The Royal Exchange has a long history of being a trading floor, one where, presumably, merchants found great deals, did their business and went forth to make their fortunes. Today, the building is home to the exclusive shops of the world’s most famous luxury brands, established names with astronomic price tags that help customers demonstrate their wealth to others.
It occurred to me that, in some way, the current setting was rather incongruous for Vinho Verde wines. These are wonderful wines, full of amazing freshness, drunk young and preferably with fresh seafood to match. They have been famous within Portugal, and with visitors to that country, for many years, but they have not established a major export market in the UK. They are are about as far from famous luxury brands as possible.
In fact, they are more like the raw materials for those luxury brands – the diamonds without settings or the uncut designer cloth, the stuff that would have been traded here in eras past. Someone, somewhere will be able to turn these great materials into something special, and more profitable.
Vinho Verde (Green Wines) are wines from the far north of Portugal, wines of great acidity and freshness, and made from an unusual range of grapes (which is what you’d expect from Portugal, home to hundreds of different, and hard-to-pronounce grape varieties). The majority of the wines I have come across are white, but you also get some rose, a smattering of reds, and I have now discovered, also some amazing sparkling wines.
The key characteristic of these wines is their acidity, but the younger wines also have a certain spritz – not sparkling as such, but some light effervescence that really freshens the mouth. They are not anything like the big, juicy, fruit bombs we get from all sorts of countries of the world in UK supermarkets, but they are an experience that wine lovers should try.
There weren’t that many exhibitors at the tasting, but I still didn’t manage to taste all of them, but I did try several different ranges. The ones that stuck in my mind were:
- Quinta de Lourosa – the traditional white Vinho Verde was very good, but I was particularly taken by the 2005 Sparkling White Vinho Verde made from Arinto (another unusual grape) which was very good indeed. [This Quinta also does some wine tourism and offers accommodation and tours, so worth checking them out if you plan on visiting the area.]
- Afros – a white and red pair from a brave winemaker Vasco Croft, who is making Biodynamic Vinho Verde and achieving a truly stunning level of concentration on his wines. The 2008 red, made from Vinhao, is inky dark and particularly splendid.
As with many wines from Portugal, the quality of the wines is not in doubt, but getting more people to try them and understand them is difficult because the competition is so fierce.

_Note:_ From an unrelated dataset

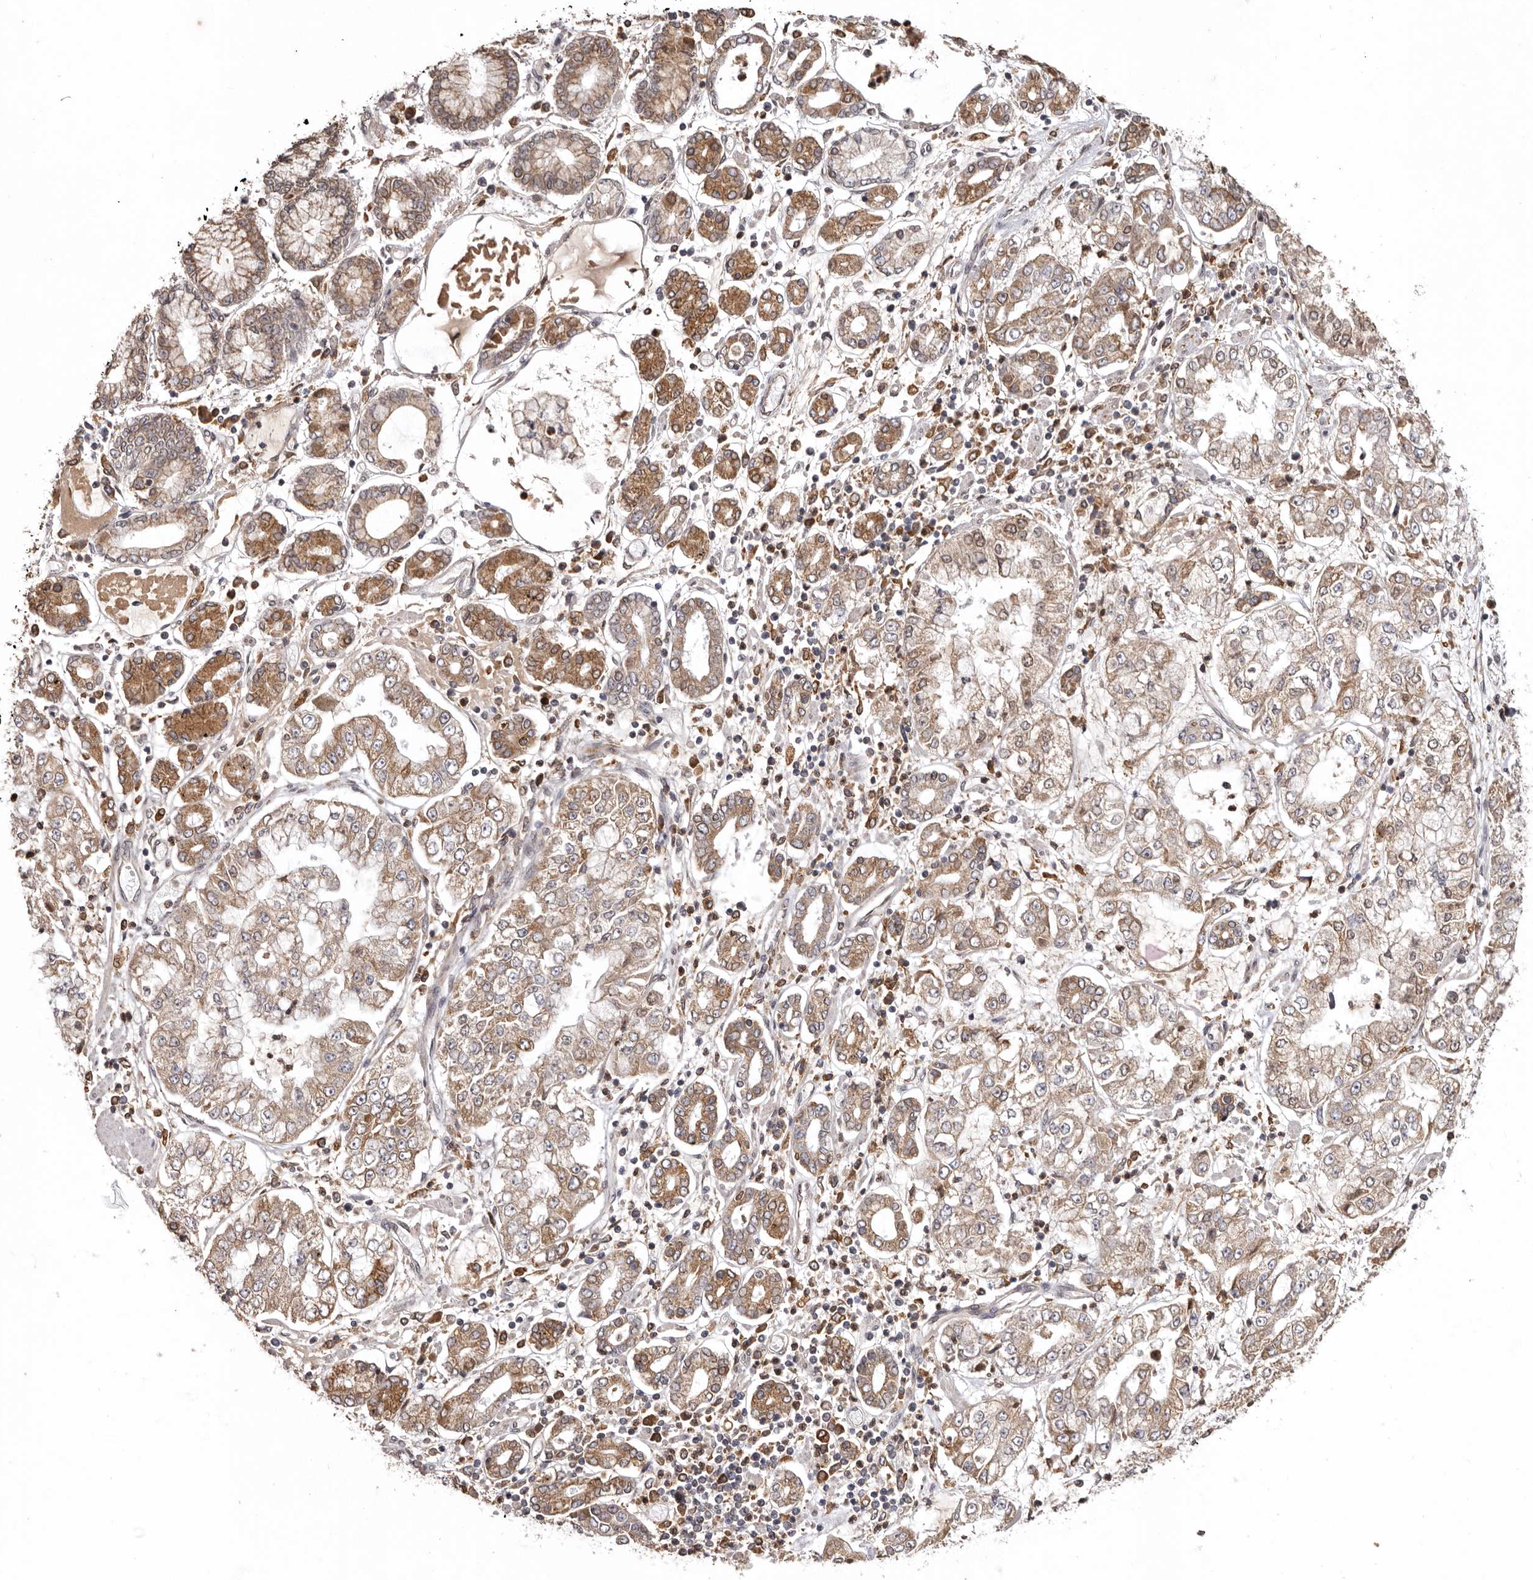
{"staining": {"intensity": "moderate", "quantity": "25%-75%", "location": "cytoplasmic/membranous"}, "tissue": "stomach cancer", "cell_type": "Tumor cells", "image_type": "cancer", "snomed": [{"axis": "morphology", "description": "Adenocarcinoma, NOS"}, {"axis": "topography", "description": "Stomach"}], "caption": "An image of stomach cancer (adenocarcinoma) stained for a protein reveals moderate cytoplasmic/membranous brown staining in tumor cells.", "gene": "INKA2", "patient": {"sex": "male", "age": 76}}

They certainly have the potential to be recognised as a unique style of wines, unlike anything else in the world that are worth exploring, a little like their northern neighbours in Rias Baixas have done with Albariño, and then justify their luxury brand surroundings.
If you are looking for something a little different, especially if you are planning to match some wines to seafood of some form, try selecting a YOUNG Vinho Verde and enjoy!